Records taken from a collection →
- - -

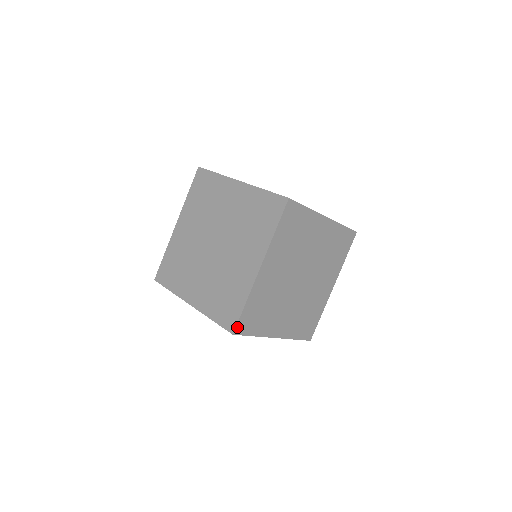
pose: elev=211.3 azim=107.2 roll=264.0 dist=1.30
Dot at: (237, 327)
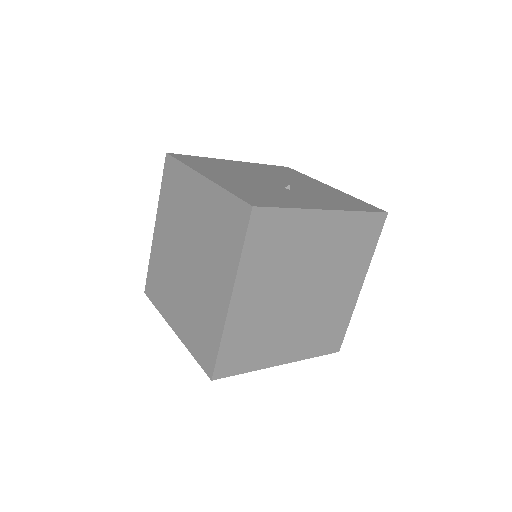
Dot at: (216, 371)
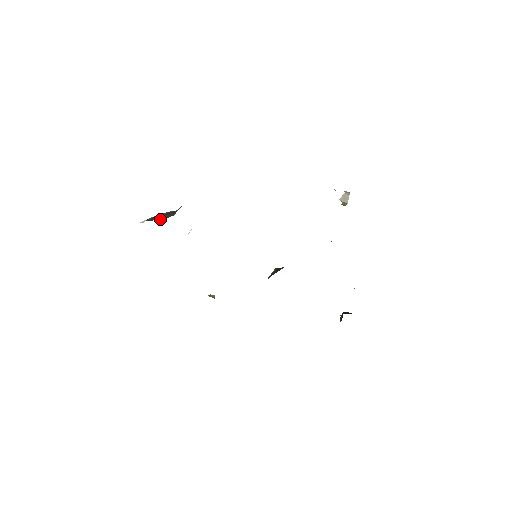
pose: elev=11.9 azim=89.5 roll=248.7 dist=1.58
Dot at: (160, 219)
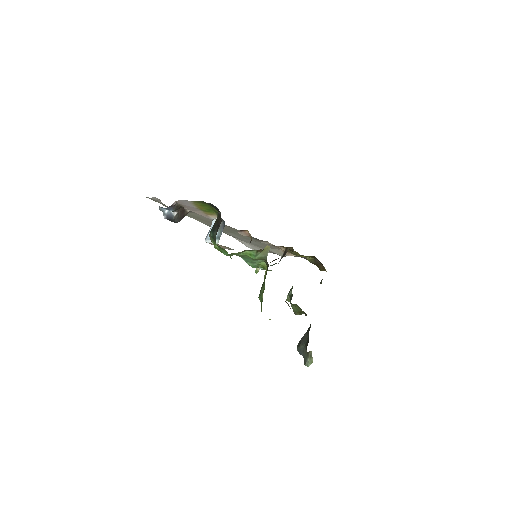
Dot at: (176, 216)
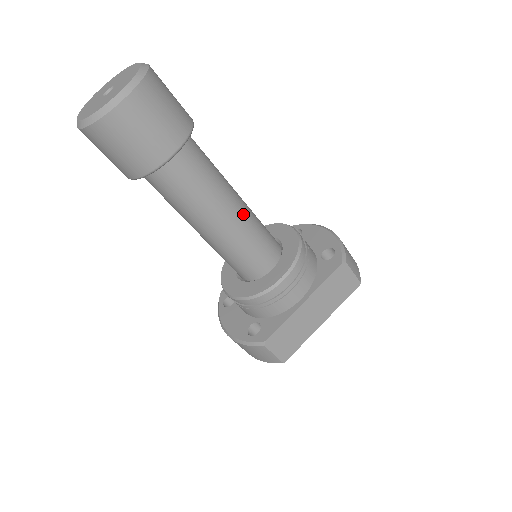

- - -

Please turn the lines above into a numbered list, leaving out blank lines and the pictures.

1. pose: elev=211.3 azim=107.2 roll=264.0 dist=1.30
2. Dot at: (237, 327)
3. Dot at: (216, 371)
4. pose: elev=11.9 azim=89.5 roll=248.7 dist=1.58
5. Dot at: (160, 219)
6. Dot at: (176, 216)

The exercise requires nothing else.